Os seus achados coincidem com os dos outros: que as diferenças de satisfação de vida entre pessoas mais e menos materialistas são relativamente pequenas, diz Burroughs. E a maioria dos pesquisadores da área concorda que esses valores estão ao longo de um contínuo, ele acrescenta.
“As coisas materiais não são más nem boas”, comenta Burroughs. “É o papel e o status que lhes é atribuído na vida que pode ser problemático”. A chave é encontrar um equilíbrio: apreciar o que você tem, mas não às custas das coisas que realmente importam – sua família, comunidade e espiritualidade”
O quadro geral
Se alguns materialistas nadam pela vida com pouca angústia, no entanto, o consumismo acarreta custos maiores com os quais vale a pena se preocupar, dizem outros. “Há consequências do materialismo que podem afetar a qualidade de vida de outras pessoas e outras espécies”, diz Kasser.
Para isso, ele e outros estão começando a estudar as ligações entre valores e atitudes materialistas em relação ao meio ambiente, e a escrever sobre a forma como o consumismo tem vindo a afetar nossa psique coletiva.
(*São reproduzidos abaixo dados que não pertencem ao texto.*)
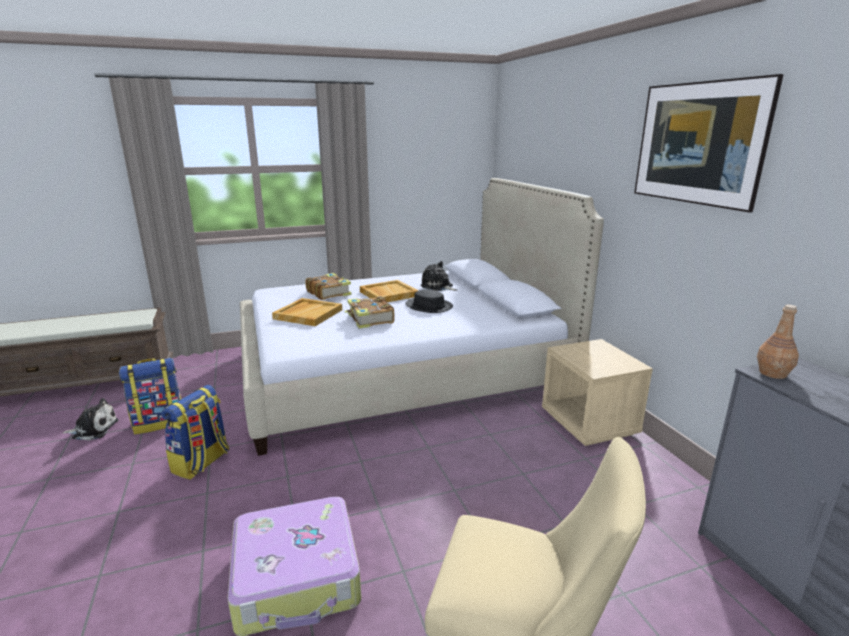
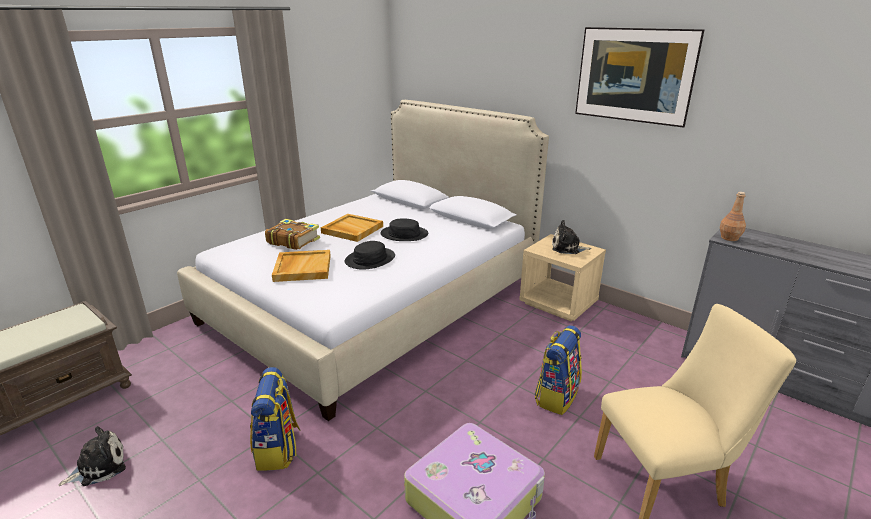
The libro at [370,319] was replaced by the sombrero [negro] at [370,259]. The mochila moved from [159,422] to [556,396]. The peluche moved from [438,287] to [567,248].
O psicoterapeuta Kanner, que co-editou “Psicologia e Cultura do Consumidor” com Kasser, cita exemplos tão menores quanto os pais que “terceirizam” atividades parentais como levar seus filhos à escola e aqueles tão grandes quanto corporações internacionais, levando as pessoas em países pobres a almejar produtos que elas não podem pagar.
De facto, o consumismo é um exemplo de uma área em que a psicologia precisa de se concentrar no indivíduo e examinar o impacto mais amplo do fenómeno, acredita Kanner.
“O consumismo empresarial está a ter efeitos psicológicos massivos, não só nas pessoas, mas também no nosso planeta”, diz ele. “Com demasiada frequência, a psicologia individualiza demais os problemas sociais. Ao fazer isso, acabamos culpando a vítima, neste caso, ao localizar o materialismo principalmente na pessoa, enquanto ignoramos a enorme cultura corporativa que invade grande parte de nossas vidas”.
Tori DeAngelis é escritora em Syracuse, Nova York.